Now that voice-controlled home assistants like Google Home and Amazon Echo have burrowed into millions of houses, the market has turned to accessories. This year at CES, dozens of companies announced Google Assistant- and Alexa-powered add-on gadgets, designed to extend your assistant’s reach and smarten up your home one appliance at a time. But one of the most intriguing possible accessories actually takes the opposite approach; it puts your home assistant on a leash, and it’s brilliant.

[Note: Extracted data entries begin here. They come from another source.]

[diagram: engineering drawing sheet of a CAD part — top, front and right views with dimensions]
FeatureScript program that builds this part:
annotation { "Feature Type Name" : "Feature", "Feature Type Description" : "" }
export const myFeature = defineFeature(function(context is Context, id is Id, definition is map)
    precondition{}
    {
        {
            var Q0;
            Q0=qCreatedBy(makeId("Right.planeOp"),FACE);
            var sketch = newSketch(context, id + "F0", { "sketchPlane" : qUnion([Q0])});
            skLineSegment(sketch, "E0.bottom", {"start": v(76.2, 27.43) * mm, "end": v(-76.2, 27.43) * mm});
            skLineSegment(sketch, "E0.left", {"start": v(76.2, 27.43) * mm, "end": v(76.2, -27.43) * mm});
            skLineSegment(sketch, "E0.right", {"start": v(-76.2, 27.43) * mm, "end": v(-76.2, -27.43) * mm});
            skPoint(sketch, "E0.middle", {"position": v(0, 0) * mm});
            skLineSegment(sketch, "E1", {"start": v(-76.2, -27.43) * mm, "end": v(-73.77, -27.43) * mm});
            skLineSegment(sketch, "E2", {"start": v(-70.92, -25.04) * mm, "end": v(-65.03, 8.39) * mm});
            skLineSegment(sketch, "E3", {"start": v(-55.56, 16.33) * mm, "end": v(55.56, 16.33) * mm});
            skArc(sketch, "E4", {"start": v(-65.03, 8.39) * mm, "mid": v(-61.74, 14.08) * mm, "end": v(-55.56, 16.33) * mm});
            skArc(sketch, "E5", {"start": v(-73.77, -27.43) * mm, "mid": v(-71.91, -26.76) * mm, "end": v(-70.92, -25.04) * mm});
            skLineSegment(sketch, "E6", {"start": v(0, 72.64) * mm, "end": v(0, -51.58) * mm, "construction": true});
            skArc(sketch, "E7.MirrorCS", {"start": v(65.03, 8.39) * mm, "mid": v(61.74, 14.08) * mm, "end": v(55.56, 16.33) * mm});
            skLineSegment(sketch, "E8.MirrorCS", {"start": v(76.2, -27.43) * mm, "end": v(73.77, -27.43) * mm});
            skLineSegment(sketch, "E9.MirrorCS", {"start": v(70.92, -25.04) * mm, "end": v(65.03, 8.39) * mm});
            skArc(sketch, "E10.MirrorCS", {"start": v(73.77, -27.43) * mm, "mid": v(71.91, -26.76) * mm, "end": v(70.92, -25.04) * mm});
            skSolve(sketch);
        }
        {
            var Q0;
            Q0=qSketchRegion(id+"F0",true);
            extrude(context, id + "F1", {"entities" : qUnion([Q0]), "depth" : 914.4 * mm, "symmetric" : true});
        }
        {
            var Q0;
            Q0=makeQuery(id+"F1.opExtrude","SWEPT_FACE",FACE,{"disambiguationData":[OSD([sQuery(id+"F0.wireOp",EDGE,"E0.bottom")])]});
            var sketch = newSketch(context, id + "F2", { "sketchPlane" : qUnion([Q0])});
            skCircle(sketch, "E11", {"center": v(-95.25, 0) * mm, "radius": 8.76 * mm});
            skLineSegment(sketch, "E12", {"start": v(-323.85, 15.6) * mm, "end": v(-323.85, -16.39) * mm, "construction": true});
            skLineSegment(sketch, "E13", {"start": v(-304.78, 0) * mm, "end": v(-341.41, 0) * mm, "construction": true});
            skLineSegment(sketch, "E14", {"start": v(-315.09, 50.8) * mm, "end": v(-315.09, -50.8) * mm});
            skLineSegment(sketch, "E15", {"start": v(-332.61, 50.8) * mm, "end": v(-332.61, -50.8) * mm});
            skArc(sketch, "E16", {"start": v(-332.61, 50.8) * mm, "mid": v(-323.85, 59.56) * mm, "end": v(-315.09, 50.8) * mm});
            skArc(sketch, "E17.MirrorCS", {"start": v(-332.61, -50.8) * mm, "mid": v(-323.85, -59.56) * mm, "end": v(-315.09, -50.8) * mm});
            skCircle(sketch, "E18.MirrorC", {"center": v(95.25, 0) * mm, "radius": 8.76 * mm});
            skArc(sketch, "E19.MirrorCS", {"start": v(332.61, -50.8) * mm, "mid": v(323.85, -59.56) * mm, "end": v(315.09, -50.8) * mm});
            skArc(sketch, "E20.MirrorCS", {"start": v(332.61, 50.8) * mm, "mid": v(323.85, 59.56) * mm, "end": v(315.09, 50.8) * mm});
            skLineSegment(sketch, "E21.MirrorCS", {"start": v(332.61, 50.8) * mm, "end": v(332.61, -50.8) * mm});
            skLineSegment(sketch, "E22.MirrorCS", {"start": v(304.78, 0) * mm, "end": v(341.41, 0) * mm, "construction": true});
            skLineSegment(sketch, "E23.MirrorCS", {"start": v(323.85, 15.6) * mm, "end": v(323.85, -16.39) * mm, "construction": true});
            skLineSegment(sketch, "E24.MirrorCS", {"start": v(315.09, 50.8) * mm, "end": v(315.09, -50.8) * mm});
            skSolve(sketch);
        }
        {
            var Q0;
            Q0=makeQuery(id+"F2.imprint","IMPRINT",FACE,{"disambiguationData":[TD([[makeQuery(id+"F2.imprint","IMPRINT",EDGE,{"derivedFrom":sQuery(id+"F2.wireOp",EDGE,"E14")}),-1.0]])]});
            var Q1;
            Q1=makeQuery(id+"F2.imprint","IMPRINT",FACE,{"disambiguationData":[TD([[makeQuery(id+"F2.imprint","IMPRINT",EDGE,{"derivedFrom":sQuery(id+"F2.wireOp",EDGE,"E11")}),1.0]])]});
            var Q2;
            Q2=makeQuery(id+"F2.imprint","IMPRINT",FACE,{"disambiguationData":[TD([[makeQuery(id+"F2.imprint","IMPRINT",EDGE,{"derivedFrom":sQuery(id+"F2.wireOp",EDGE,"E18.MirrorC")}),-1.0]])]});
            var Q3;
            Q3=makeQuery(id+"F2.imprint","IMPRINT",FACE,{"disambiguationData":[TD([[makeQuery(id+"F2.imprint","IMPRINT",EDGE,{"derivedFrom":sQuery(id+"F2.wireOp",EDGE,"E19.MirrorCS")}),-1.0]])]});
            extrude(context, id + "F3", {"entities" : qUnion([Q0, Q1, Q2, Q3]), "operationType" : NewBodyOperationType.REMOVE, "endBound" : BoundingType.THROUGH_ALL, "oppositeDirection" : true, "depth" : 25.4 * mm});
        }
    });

The gadget is called “Project Alias,” and was developed by hacker/designers Bjørn Karmann and Tore Knudsen. “We [wanted to show] how DIY and open source can be used to create ‘viruses’ for big tech companies,” Knudsen explained to Fast Company. Inspired by fungi that feed off a host, Project Alias is a small, open-source device that sits atop your voice assistant and whispers static into its ears. The “parasite” is in turn trained to respond to your wake word much the way the assistant beneath it is. When it hears the word, it passes along your command. The difference is that since the parasite is trained locally and through a process that’s completely transparent, you can be sure that no one is eavesdropping without having to take anyone’s word for it.
The add-on’s somewhat adversarial relationship with its host gadget offers a feature you could never expect from an accessory built to play nice: It removes the need for you to trust Google or Amazon. That’s terrific because both have shown they can’t be trusted. Google Homes have been caught eavesdropping and Amazon Alexas have sent recordings to strangers, and while neither was a malicious invasion of privacy, that’s a cold comfort if it happens to you. As a bonus, because the Project Alias device is already sitting between you and Google/Amazon, it can be programed to deliver a different command than the one it hears, allowing you to customize your own shortcuts in ways that the Home and Echo don’t (yet) allow.
Traditionally, giant platforms like Google and Amazon and Facebook give outside developers access to what’s called an Application Programming Interface or API, a small and controlled portion of the platform’s inner workings that developers can use to build apps that plug into a service or work with an existing gadget. These APIs give developers the ability to connect to an infrastructure larger than they could ever hope to build, and allow platforms to maintain control over that relationship, up to and including starving off would-be competitors and other things that Facebook or Google or Amazon or whoever else find unsavory.
Since Project Alias does all of its funny business outside the assistant’s sphere of influence and only interacts the same way a human would, it’s functionally unstoppable. It’s an approach already common on the web—from ad blockers to Firefox’s “Facebook Container” extension—but shows promise for the real world as well.
Project Alias isn’t a product you can buy. It’s more a proof of concept. But since all of the code and instructions are open source, you could whip one up yourself if you’d like. This particular gadget is fascinating in practice, but is even more exciting in principle, implying there could someday be an entire ecosystem of “hostile” add-ons for all sorts of services.
Short of regulation to rein in mega-companies’ many incentives to slurp up your data, we might need them.